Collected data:
○ ○ ○ ○
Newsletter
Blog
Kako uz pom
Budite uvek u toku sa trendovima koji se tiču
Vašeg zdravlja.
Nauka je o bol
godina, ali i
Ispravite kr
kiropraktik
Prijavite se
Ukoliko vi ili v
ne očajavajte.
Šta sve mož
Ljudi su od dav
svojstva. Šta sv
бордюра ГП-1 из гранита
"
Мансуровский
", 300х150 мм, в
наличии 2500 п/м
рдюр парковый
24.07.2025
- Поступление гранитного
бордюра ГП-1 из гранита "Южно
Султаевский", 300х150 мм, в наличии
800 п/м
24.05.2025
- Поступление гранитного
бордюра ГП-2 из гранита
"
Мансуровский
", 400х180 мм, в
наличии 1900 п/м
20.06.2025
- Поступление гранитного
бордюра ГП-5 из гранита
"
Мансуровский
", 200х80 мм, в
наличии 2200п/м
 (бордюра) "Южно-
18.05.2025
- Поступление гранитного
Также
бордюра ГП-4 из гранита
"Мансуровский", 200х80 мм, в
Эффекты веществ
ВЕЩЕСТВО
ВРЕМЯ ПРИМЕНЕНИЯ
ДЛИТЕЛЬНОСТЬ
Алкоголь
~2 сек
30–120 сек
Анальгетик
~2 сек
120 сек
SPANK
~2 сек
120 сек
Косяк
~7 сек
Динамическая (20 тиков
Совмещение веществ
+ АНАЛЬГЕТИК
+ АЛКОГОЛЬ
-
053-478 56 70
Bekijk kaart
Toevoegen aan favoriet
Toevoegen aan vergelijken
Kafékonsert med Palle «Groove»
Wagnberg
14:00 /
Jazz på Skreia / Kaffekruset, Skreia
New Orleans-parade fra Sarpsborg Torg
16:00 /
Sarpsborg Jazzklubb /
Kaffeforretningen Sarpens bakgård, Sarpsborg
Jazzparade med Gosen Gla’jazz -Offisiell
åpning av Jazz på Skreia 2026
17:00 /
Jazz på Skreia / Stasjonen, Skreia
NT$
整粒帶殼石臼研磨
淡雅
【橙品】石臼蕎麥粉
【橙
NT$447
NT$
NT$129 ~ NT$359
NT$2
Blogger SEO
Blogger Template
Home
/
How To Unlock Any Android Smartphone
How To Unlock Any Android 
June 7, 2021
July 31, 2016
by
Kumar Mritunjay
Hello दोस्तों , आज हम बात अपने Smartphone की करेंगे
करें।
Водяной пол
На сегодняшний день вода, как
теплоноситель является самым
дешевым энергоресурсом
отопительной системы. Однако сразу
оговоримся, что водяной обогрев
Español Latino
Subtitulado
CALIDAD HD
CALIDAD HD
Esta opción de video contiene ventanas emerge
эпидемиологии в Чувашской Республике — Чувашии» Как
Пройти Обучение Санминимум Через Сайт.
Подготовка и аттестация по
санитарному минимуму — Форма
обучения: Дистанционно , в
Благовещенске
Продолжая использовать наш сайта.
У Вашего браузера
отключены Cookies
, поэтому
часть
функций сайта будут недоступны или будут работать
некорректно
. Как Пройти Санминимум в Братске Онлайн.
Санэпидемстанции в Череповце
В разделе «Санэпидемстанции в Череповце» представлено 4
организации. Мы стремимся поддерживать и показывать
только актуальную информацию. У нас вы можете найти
○ ○ ○ ○
(Work item):
In the answer, return exactly the lines from the line containing "Español Latino" to the end of the records above, and no others.

(Expected answer):
Español Latino
Subtitulado
CALIDAD HD
CALIDAD HD
Esta opción de video contiene ventanas emerge
эпидемиологии в Чувашской Республике — Чувашии» Как
Пройти Обучение Санминимум Через Сайт.
Подготовка и аттестация по
санитарному минимуму — Форма
обучения: Дистанционно , в
Благовещенске
Продолжая использовать наш сайта.
У Вашего браузера
отключены Cookies
, поэтому
часть
функций сайта будут недоступны или будут работать
некорректно
. Как Пройти Санминимум в Братске Онлайн.
Санэпидемстанции в Череповце
В разделе «Санэпидемстанции в Череповце» представлено 4
организации. Мы стремимся поддерживать и показывать
только актуальную информацию. У нас вы можете найти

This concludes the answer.